## Tarefas a resolver
**A.** Traduza para o inglês a frase "Ou seja, resultaria que incumpriram o aviso enviado à Ré.", que está no texto dado.
**B.** Reproduza fielmente o trecho do texto dado que começa nas palavras "11. Apesar do" e termina logo depois das palavras "enviado à Ré.".

## Texto dado
10. Face ao exposto, o presente recurso deve ser julgado inadmissível, por falta de fundamento que o justifique, nomeadamente, por não se verificar nenhum dos requisitos necessários para anulação da sentença arbitral presentes no n.º 3 do art. 46.º da LAV.
11. Apesar do supra exposto, e, sem prescindir, admitindo, por mero exercício académico, que a ordem de serviço emitida com vista a interromper o fornecimento de energia foi efetuada tendo por base a falta de pagamento atempado da fatura n.º ...........29, tendo sido o fornecimento de energia interrompido a 7 de janeiro de 2015 (o que nem faz sentido, se não atente-se na missiva enviada pela Autora à aqui Ré em que na carta faz referência a que a interrupção de fornecimento seria efetuada a 9 de janeiro de 2015, caso os montantes em dívida não fossem liquidados até essa mesma data – confronto com doc. 2) a situação em apreço seria ainda mais gravosa do que a julgada pelo Tribunal Arbitral, por vários motivos:
- 1.º) Porque o aviso de corte na carta enviada (cfr. doc. 2) tem como data limite de pagamento o dia 9 de janeiro de 2015. Ou seja, resultaria que incumpriram o aviso enviado à Ré.

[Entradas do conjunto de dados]
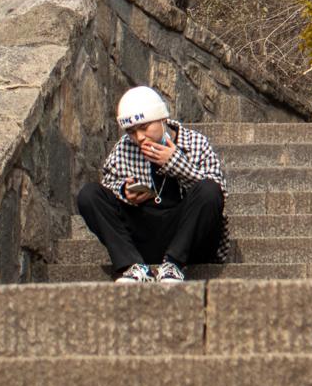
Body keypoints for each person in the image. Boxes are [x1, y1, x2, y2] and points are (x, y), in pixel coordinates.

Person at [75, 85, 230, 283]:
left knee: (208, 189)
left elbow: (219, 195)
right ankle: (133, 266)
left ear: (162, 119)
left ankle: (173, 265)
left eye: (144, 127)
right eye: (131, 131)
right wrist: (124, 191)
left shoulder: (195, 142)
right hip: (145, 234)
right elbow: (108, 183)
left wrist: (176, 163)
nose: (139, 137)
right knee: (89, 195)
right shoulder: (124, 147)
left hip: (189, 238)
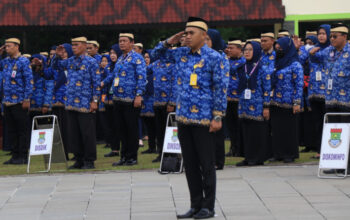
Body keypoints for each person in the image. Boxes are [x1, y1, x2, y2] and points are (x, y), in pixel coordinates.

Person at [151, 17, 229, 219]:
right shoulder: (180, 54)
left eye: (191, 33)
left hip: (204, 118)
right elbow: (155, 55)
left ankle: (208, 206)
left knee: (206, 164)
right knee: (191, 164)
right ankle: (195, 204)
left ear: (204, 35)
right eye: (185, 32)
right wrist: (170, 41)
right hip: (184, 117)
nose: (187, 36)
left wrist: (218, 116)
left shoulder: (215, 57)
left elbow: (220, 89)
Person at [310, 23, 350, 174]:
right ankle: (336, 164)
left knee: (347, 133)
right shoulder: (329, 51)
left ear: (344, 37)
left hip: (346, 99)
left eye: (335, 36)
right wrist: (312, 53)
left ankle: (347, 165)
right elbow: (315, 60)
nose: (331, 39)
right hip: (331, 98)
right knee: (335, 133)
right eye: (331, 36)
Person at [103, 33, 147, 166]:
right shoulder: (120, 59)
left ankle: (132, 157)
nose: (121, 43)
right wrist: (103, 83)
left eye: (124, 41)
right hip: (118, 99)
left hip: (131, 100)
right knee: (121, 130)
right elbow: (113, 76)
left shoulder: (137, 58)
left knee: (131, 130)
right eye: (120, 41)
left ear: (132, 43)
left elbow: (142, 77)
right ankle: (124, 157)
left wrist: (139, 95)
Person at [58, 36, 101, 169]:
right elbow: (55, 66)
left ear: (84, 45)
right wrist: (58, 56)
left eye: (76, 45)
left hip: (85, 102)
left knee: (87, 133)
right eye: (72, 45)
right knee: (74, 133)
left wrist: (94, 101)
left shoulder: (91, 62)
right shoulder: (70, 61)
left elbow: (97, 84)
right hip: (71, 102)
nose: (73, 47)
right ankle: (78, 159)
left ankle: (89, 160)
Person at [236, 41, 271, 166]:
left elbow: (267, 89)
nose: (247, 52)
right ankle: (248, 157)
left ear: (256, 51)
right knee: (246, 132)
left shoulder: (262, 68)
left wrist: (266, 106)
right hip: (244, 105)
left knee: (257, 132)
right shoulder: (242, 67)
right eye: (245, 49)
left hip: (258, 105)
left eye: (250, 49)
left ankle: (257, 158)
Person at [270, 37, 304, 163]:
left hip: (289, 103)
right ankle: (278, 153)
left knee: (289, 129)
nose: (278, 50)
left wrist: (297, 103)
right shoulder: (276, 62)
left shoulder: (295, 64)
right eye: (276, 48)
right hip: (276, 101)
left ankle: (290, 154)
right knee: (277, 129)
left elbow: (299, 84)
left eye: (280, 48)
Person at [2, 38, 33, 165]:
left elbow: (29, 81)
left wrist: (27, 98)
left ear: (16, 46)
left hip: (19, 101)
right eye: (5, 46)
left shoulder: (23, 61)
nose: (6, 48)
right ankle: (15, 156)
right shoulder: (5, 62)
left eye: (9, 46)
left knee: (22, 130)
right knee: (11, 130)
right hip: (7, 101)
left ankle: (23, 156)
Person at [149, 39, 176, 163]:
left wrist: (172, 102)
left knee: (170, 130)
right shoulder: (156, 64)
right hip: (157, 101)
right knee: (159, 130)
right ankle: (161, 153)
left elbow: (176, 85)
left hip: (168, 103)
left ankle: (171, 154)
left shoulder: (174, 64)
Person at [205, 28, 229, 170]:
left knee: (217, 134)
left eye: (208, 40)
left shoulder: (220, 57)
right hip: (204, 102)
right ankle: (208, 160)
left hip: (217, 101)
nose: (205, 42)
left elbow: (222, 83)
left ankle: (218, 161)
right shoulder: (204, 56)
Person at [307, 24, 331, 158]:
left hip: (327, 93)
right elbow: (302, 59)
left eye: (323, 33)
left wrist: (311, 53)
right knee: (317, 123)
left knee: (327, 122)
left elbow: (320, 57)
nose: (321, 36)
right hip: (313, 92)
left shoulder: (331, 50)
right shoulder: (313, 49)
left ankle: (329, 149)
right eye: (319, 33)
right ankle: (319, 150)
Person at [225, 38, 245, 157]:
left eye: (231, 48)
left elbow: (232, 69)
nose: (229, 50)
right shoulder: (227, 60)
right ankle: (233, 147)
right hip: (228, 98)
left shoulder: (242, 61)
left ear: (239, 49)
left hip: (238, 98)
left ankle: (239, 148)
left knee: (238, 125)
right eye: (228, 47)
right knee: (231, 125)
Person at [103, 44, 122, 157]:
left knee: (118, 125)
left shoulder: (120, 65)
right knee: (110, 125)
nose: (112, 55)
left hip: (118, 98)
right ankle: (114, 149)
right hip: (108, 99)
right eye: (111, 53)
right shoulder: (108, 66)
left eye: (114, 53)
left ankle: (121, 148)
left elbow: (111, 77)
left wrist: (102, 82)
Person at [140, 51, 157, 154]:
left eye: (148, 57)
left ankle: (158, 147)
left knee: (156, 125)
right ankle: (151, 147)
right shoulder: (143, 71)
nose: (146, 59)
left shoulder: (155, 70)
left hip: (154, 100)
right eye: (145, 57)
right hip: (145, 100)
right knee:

## Resultados das tarefas
**A.** In other words, it would follow that they failed to comply with the notice sent to the Defendant.

**B.**
11. Apesar do supra exposto, e, sem prescindir, admitindo, por mero exercício académico, que a ordem de serviço emitida com vista a interromper o fornecimento de energia foi efetuada tendo por base a falta de pagamento atempado da fatura n.º ...........29, tendo sido o fornecimento de energia interrompido a 7 de janeiro de 2015 (o que nem faz sentido, se não atente-se na missiva enviada pela Autora à aqui Ré em que na carta faz referência a que a interrupção de fornecimento seria efetuada a 9 de janeiro de 2015, caso os montantes em dívida não fossem liquidados até essa mesma data – confronto com doc. 2) a situação em apreço seria ainda mais gravosa do que a julgada pelo Tribunal Arbitral, por vários motivos:
- 1.º) Porque o aviso de corte na carta enviada (cfr. doc. 2) tem como data limite de pagamento o dia 9 de janeiro de 2015. Ou seja, resultaria que incumpriram o aviso enviado à Ré.